*Your instructions*: Please pull out each line of the listing that contains the word "order", copying those lines in full. Treat uppercase and lowercase letters as different.

*Records for the exercise*:
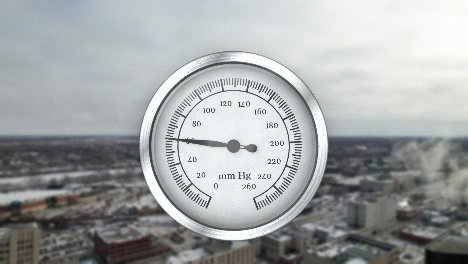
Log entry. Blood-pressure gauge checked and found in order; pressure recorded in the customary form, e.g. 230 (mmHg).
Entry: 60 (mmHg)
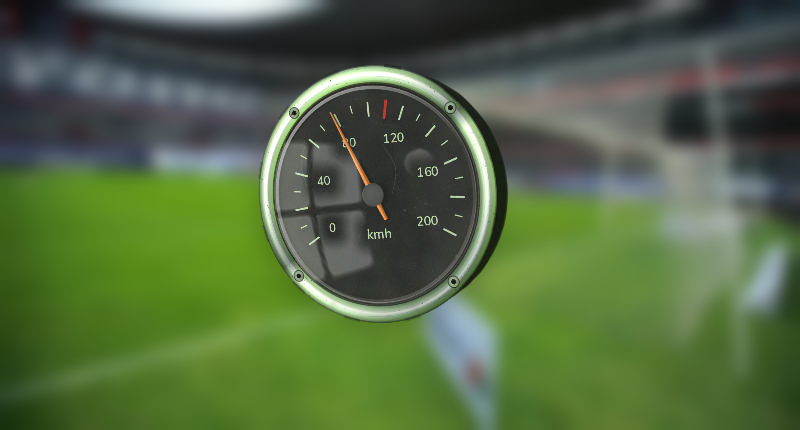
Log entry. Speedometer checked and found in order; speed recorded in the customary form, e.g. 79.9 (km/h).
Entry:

* * *

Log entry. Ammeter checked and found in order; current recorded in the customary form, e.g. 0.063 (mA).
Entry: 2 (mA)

...

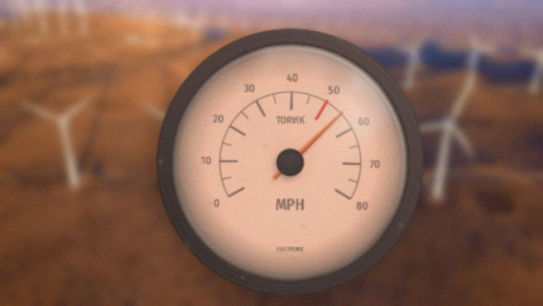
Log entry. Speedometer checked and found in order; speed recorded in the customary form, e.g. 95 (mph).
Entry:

*Expected output*:
Log entry. Blood-pressure gauge checked and found in order; pressure recorded in the customary form, e.g. 230 (mmHg).
Log entry. Speedometer checked and found in order; speed recorded in the customary form, e.g. 79.9 (km/h).
Log entry. Ammeter checked and found in order; current recorded in the customary form, e.g. 0.063 (mA).
Log entry. Speedometer checked and found in order; speed recorded in the customary form, e.g. 95 (mph).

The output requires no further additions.